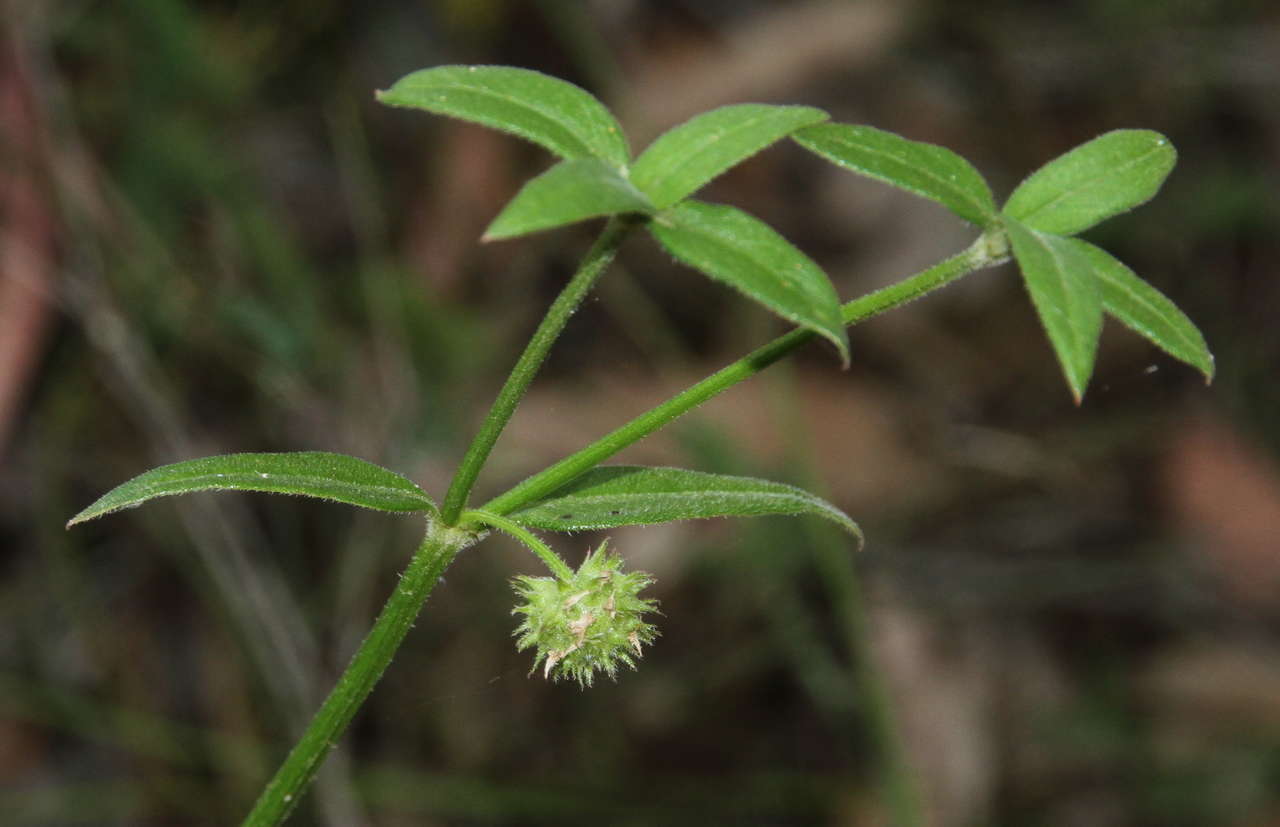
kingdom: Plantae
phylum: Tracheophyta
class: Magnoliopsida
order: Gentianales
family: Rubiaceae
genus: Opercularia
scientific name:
◆ ◆ ◆ ◆ ◆
● Challenge:
Can you lay out every line of the entries above as a Markdown table with a Row column for the line number and a Line column for the text, skipping blank lines and leaving the pictures out?

● Correct answer:
| Row | Line |
|---|---|
| 1 | kingdom: Plantae |
| 2 | phylum: Tracheophyta |
| 3 | class: Magnoliopsida |
| 4 | order: Gentianales |
| 5 | family: Rubiaceae |
| 6 | genus: Opercularia |
| 7 | scientific name: |